Modern web apps. like it or not, are going to make use of things like WebSockets. Browser support is already present and UX designers will start requiring that UI implementations get data from the server in real time. Polling is not a viable solution for real deployment since at a network level it will cause the endless transfer of useless data to and from the server. Each request asking every time, “what happened ?” and the server dutifully responding “like I said last time, nothing”. Even with minimal response sizes, every request comes with headers that will eat network capacity. Moving away from the polling model will be easy for UI developers working mostly in client and creating tempting UIs for a handfull of users. Those attractive UIs generate demand and soon the handfull of users become hundreds or thousands. In the past we were able to simply scale up the web server, turn keep alives off, distribute static content and tune the hell out of each critical request. As WebSockets become more wide spread, that won’t be possible. The problem here is that web servers have been built for the last 10 years on a thread per request model, and many supporting libraries share that assumption. In the polling world that’s fine, since the request gets bound to the thread, the response is generated as fast as possible, and the the thread is unbound. Provided the response time is low enough the request throughput of the sever will be maintained high enough to service all requests without exausting the OS’s ability to manage threads/processes/open resources.

Serving a WebSocket request with the same model is a problem. The request is bound to a thread, the response is not generated as it waits, mid request, pending some external event. Some time later, that event happens and the response is delivered back to the client. The traditional web server environment will have to expect to be able to support as many concurrent requests on your infrastructure as there are users who have a page pointing to your sever on one of the many tabs they have open. If you have 100K users with a browser window open on a page where you have a WebSocket connection, then the hosting infrastructure will need to support 100K in progress requests. If the webserver model is process per request, somehow you have to provide resources to support 100K OS level processes. If its thread per request, then 100K threads. Obviously the only way of supporting this level of idle but connected requests is to use an event processing model. But that creates problems.

For instance, anyone writing PHP code will know it will probably on only run in process per worker mode as many of the PHP extensions are not thread safe. Java servlets are simular although changes in the Servlet 3 spec have constructs to release the processing thread back to the container, although many applications are still being developed on Servlet 2.4 and 2.5, and most frameworks are not capable of suspending requests. Python using mod_wsgi doesn’t have a well defined way of releasing the processing thread back to the server although there is some code originating from Google that uses mod_python to manipulate the connection and release the thread back to Apache Httpd.

There are new frameworks (eg Node.js) that address this problem and there is a considerable amount of religion surrounding their use. The believers able to show unbelievable performance levels on benchmark test cases and the doubters able to point to unbelievably complex and unfathomable real application code. There are plenty of other approaches to the same problem that avoid spagetti code, but the fundamental message is, that to support WebSockets at the server side an event based processing model has to be used, that is the direct opposite to how web applications have been delivered to date, and regardless of the religion, that creates a problem for deployment.
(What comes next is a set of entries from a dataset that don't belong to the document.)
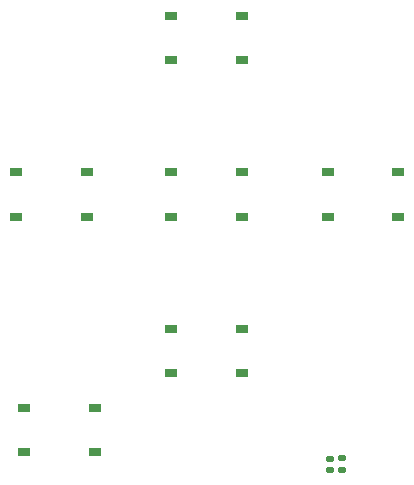
<source format=gbr>
%TF.GenerationSoftware,KiCad,Pcbnew,7.0.2-0*%
%TF.CreationDate,2023-08-13T19:48:24+08:00*%
%TF.ProjectId,Music_32_V2,4d757369-635f-4333-925f-56322e6b6963,rev?*%
%TF.SameCoordinates,Original*%
%TF.FileFunction,Paste,Bot*%
%TF.FilePolarity,Positive*%
%FSLAX46Y46*%
G04 Gerber Fmt 4.6, Leading zero omitted, Abs format (unit mm)*
G04 Created by KiCad (PCBNEW 7.0.2-0) date 2023-08-13 19:48:24*
%MOMM*%
%LPD*%
G01*
G04 APERTURE LIST*
G04 Aperture macros list*
%AMRoundRect*
0 Rectangle with rounded corners*
0 $1 Rounding radius*
0 $2 $3 $4 $5 $6 $7 $8 $9 X,Y pos of 4 corners*
0 Add a 4 corners polygon primitive as box body*
4,1,4,$2,$3,$4,$5,$6,$7,$8,$9,$2,$3,0*
0 Add four circle primitives for the rounded corners*
1,1,$1+$1,$2,$3*
1,1,$1+$1,$4,$5*
1,1,$1+$1,$6,$7*
1,1,$1+$1,$8,$9*
0 Add four rect primitives between the rounded corners*
20,1,$1+$1,$2,$3,$4,$5,0*
20,1,$1+$1,$4,$5,$6,$7,0*
20,1,$1+$1,$6,$7,$8,$9,0*
20,1,$1+$1,$8,$9,$2,$3,0*%
G04 Aperture macros list end*
%ADD10R,1.000000X0.750000*%
%ADD11RoundRect,0.147500X-0.172500X0.147500X-0.172500X-0.147500X0.172500X-0.147500X0.172500X0.147500X0*%
G04 APERTURE END LIST*
D10*
%TO.C,SW3*%
X143270000Y-132625000D03*
X137270000Y-132625000D03*
X143270000Y-136375000D03*
X137270000Y-136375000D03*
%TD*%
%TO.C,SW5*%
X156420000Y-145875000D03*
X150420000Y-145875000D03*
X156420000Y-149625000D03*
X150420000Y-149625000D03*
%TD*%
%TO.C,SW4*%
X169670000Y-132625000D03*
X163670000Y-132625000D03*
X169670000Y-136375000D03*
X163670000Y-136375000D03*
%TD*%
%TO.C,SW1*%
X156420000Y-132625000D03*
X150420000Y-132625000D03*
X156420000Y-136375000D03*
X150420000Y-136375000D03*
%TD*%
%TO.C,SW2*%
X156420000Y-119375000D03*
X150420000Y-119375000D03*
X156420000Y-123125000D03*
X150420000Y-123125000D03*
%TD*%
%TO.C,SW6*%
X143986762Y-152555000D03*
X137986762Y-152555000D03*
X143986762Y-156305000D03*
X137986762Y-156305000D03*
%TD*%
D11*
%TO.C,D5*%
X164900000Y-156835001D03*
X164900000Y-157805001D03*
%TD*%
%TO.C,D4*%
X163900000Y-156850000D03*
X163900000Y-157820000D03*
%TD*%
M02*

</source>
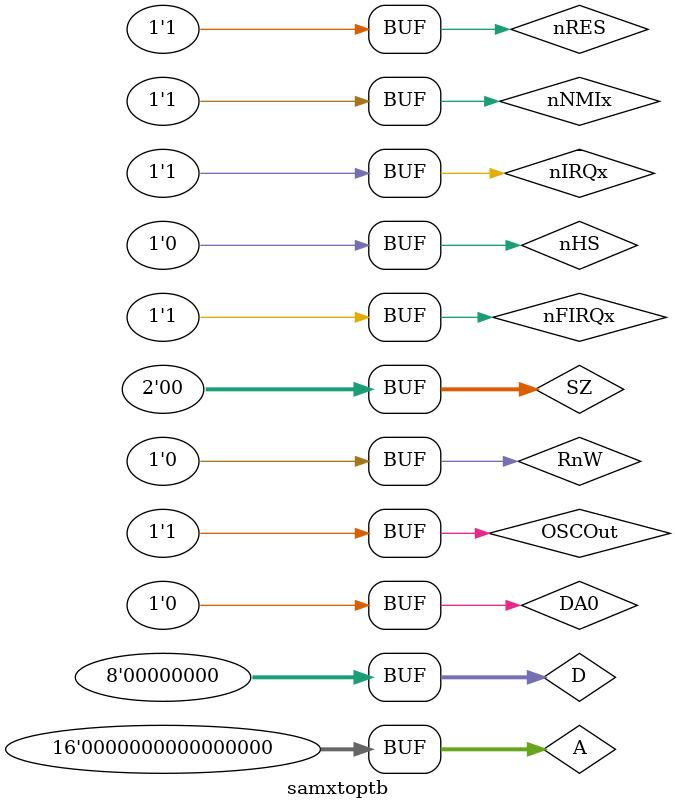
<source format=v>
`timescale 1ns / 1ps


module samxtoptb;

	// Inputs
	reg [15:0] A;
	reg [7:0] D;
	reg [1:0] SZ;
	reg DA0;
	reg nRES;
	reg OSCOut;
	reg RnW;
	reg nHS;
	reg nNMIx;
	reg nIRQx;
	reg nFIRQx;

	// Outputs
	wire [21:0] Z;
	wire [2:0] S;
	wire VClk;
	wire Q;
	wire E;
	wire nWE;
	wire nRAS0;
	wire nNMI;
	wire nIRQ;
	wire nFIRQ;

	// Instantiate the Unit Under Test (UUT)
	samxtop uut (
		.Z(Z), 
		.S(S), 
		.A(A), 
		.D(D), 
		.SZ(SZ), 
		.DA0(DA0), 
		.nRES(nRES), 
		.VClk(VClk), 
		.OSCOut(OSCOut), 
		.Q(Q), 
		.E(E), 
		.RnW(RnW), 
		.nWE(nWE), 
		.nRAS0(nRAS0), 
		.nHS(nHS), 
		.nNMI(nNMI), 
		.nNMIx(nNMIx), 
		.nIRQ(nIRQ), 
		.nIRQx(nIRQx), 
		.nFIRQ(nFIRQ), 
		.nFIRQx(nFIRQx)
	);

	initial begin
		// Initialize Inputs
		A = 0;
		D = 0;
		SZ = 0;
		DA0 = 0;
		OSCOut = 0;
		RnW = 0;
		nHS = 0;
		nNMIx = 1;
		nIRQx = 1;
		nFIRQx = 1;

		// Wait 100 ns for global reset to finish
		nRES = 0;
		#100;
      nRES = 1;
		// Add stimulus here

	end
	
	always begin
		OSCOut = 0;
		#2;
		OSCOut = 1;
		#2;
	end
      
endmodule


</source>
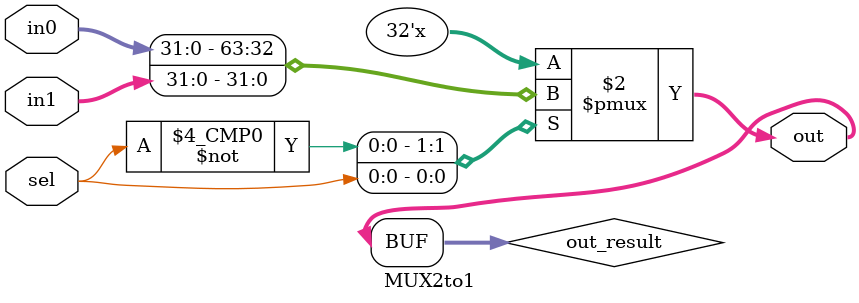
<source format=v>
`timescale 1ns / 1ps
`define in0_code 1'b0
`define in1_code 1'b1
module MUX2to1 # (parameter WIDTH = 32)(
    input [WIDTH - 1 : 0] in0,
    input [WIDTH - 1 : 0] in1,
    input sel,
    output [WIDTH - 1 : 0] out
    );
  
  reg [WIDTH - 1 : 0] out_result;
  assign out = out_result;
  
  always@(*)begin
    case(sel)
	   `in0_code: out_result <= in0;
		`in1_code: out_result <= in1;
	 endcase
  end

endmodule

</source>
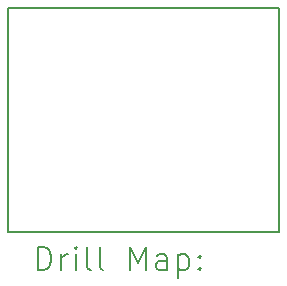
<source format=gbr>
%TF.GenerationSoftware,KiCad,Pcbnew,8.0.4-8.0.4-0~ubuntu24.04.1*%
%TF.CreationDate,2024-09-02T11:32:34+02:00*%
%TF.ProjectId,avos_mini_tapper_coils,61766f73-5f6d-4696-9e69-5f7461707065,rev?*%
%TF.SameCoordinates,Original*%
%TF.FileFunction,Drillmap*%
%TF.FilePolarity,Positive*%
%FSLAX45Y45*%
G04 Gerber Fmt 4.5, Leading zero omitted, Abs format (unit mm)*
G04 Created by KiCad (PCBNEW 8.0.4-8.0.4-0~ubuntu24.04.1) date 2024-09-02 11:32:34*
%MOMM*%
%LPD*%
G01*
G04 APERTURE LIST*
%ADD10C,0.150000*%
%ADD11C,0.200000*%
G04 APERTURE END LIST*
D10*
X10700000Y-11300000D02*
X10700000Y-9399000D01*
X13000000Y-9400000D02*
X10700000Y-9399000D01*
X13000000Y-11300000D02*
X10700000Y-11300000D01*
X13000000Y-9400000D02*
X13000000Y-11300000D01*
D11*
X10953277Y-11618984D02*
X10953277Y-11418984D01*
X10953277Y-11418984D02*
X11000896Y-11418984D01*
X11000896Y-11418984D02*
X11029467Y-11428508D01*
X11029467Y-11428508D02*
X11048515Y-11447555D01*
X11048515Y-11447555D02*
X11058039Y-11466603D01*
X11058039Y-11466603D02*
X11067563Y-11504698D01*
X11067563Y-11504698D02*
X11067563Y-11533269D01*
X11067563Y-11533269D02*
X11058039Y-11571365D01*
X11058039Y-11571365D02*
X11048515Y-11590412D01*
X11048515Y-11590412D02*
X11029467Y-11609460D01*
X11029467Y-11609460D02*
X11000896Y-11618984D01*
X11000896Y-11618984D02*
X10953277Y-11618984D01*
X11153277Y-11618984D02*
X11153277Y-11485650D01*
X11153277Y-11523746D02*
X11162801Y-11504698D01*
X11162801Y-11504698D02*
X11172324Y-11495174D01*
X11172324Y-11495174D02*
X11191372Y-11485650D01*
X11191372Y-11485650D02*
X11210420Y-11485650D01*
X11277086Y-11618984D02*
X11277086Y-11485650D01*
X11277086Y-11418984D02*
X11267562Y-11428508D01*
X11267562Y-11428508D02*
X11277086Y-11438031D01*
X11277086Y-11438031D02*
X11286610Y-11428508D01*
X11286610Y-11428508D02*
X11277086Y-11418984D01*
X11277086Y-11418984D02*
X11277086Y-11438031D01*
X11400896Y-11618984D02*
X11381848Y-11609460D01*
X11381848Y-11609460D02*
X11372324Y-11590412D01*
X11372324Y-11590412D02*
X11372324Y-11418984D01*
X11505658Y-11618984D02*
X11486610Y-11609460D01*
X11486610Y-11609460D02*
X11477086Y-11590412D01*
X11477086Y-11590412D02*
X11477086Y-11418984D01*
X11734229Y-11618984D02*
X11734229Y-11418984D01*
X11734229Y-11418984D02*
X11800896Y-11561841D01*
X11800896Y-11561841D02*
X11867562Y-11418984D01*
X11867562Y-11418984D02*
X11867562Y-11618984D01*
X12048515Y-11618984D02*
X12048515Y-11514222D01*
X12048515Y-11514222D02*
X12038991Y-11495174D01*
X12038991Y-11495174D02*
X12019943Y-11485650D01*
X12019943Y-11485650D02*
X11981848Y-11485650D01*
X11981848Y-11485650D02*
X11962801Y-11495174D01*
X12048515Y-11609460D02*
X12029467Y-11618984D01*
X12029467Y-11618984D02*
X11981848Y-11618984D01*
X11981848Y-11618984D02*
X11962801Y-11609460D01*
X11962801Y-11609460D02*
X11953277Y-11590412D01*
X11953277Y-11590412D02*
X11953277Y-11571365D01*
X11953277Y-11571365D02*
X11962801Y-11552317D01*
X11962801Y-11552317D02*
X11981848Y-11542793D01*
X11981848Y-11542793D02*
X12029467Y-11542793D01*
X12029467Y-11542793D02*
X12048515Y-11533269D01*
X12143753Y-11485650D02*
X12143753Y-11685650D01*
X12143753Y-11495174D02*
X12162801Y-11485650D01*
X12162801Y-11485650D02*
X12200896Y-11485650D01*
X12200896Y-11485650D02*
X12219943Y-11495174D01*
X12219943Y-11495174D02*
X12229467Y-11504698D01*
X12229467Y-11504698D02*
X12238991Y-11523746D01*
X12238991Y-11523746D02*
X12238991Y-11580888D01*
X12238991Y-11580888D02*
X12229467Y-11599936D01*
X12229467Y-11599936D02*
X12219943Y-11609460D01*
X12219943Y-11609460D02*
X12200896Y-11618984D01*
X12200896Y-11618984D02*
X12162801Y-11618984D01*
X12162801Y-11618984D02*
X12143753Y-11609460D01*
X12324705Y-11599936D02*
X12334229Y-11609460D01*
X12334229Y-11609460D02*
X12324705Y-11618984D01*
X12324705Y-11618984D02*
X12315182Y-11609460D01*
X12315182Y-11609460D02*
X12324705Y-11599936D01*
X12324705Y-11599936D02*
X12324705Y-11618984D01*
X12324705Y-11495174D02*
X12334229Y-11504698D01*
X12334229Y-11504698D02*
X12324705Y-11514222D01*
X12324705Y-11514222D02*
X12315182Y-11504698D01*
X12315182Y-11504698D02*
X12324705Y-11495174D01*
X12324705Y-11495174D02*
X12324705Y-11514222D01*
M02*

</source>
Deployment of this type of application demands that WebSocket connections are can be unbound from the thread servicing the request, when it becomes a WebSocket connection. The nasty twist is that every box handling the request needs to be able to do that, including any WebTiers or load balancers, and any HTTP connection can be converted from the Http protocol into the WebSocket protocol during the request. Fortunately, sensible applications will only support WebSocket on known URLs which gives the LB and WebTiers an oppertunity to route, but prior to routing every component in the chain must be using a small number of threads servicing a large number of open and active sockets.

This doesn’t mean that an entire application framework must be thrown away, but it does mean that whatever is handling the WebSocket request, upgrade and eventual connection must be event based. This also doesn’t mean that everyone must learn how to read and write spaghetti code in managing every aspect of threading threading, concurrency in communication re-writing every library to be non-blocking and asynchronous. Fortunately there are some extremely capable epoll based containers (including Node.js, other than its insistance to use JS) that can be used either as WebTier proxies or ultimate endpoints. Some of them, such as the Python based Tornado server will frameworks supporting the mod_wsgi standard and hence capable of running Django based applications for the non WebSocket portion. As can be seen from real benchmarks, these servers offer performance level expected of event based processing and support for traditional frameworks with real blocking resource connections.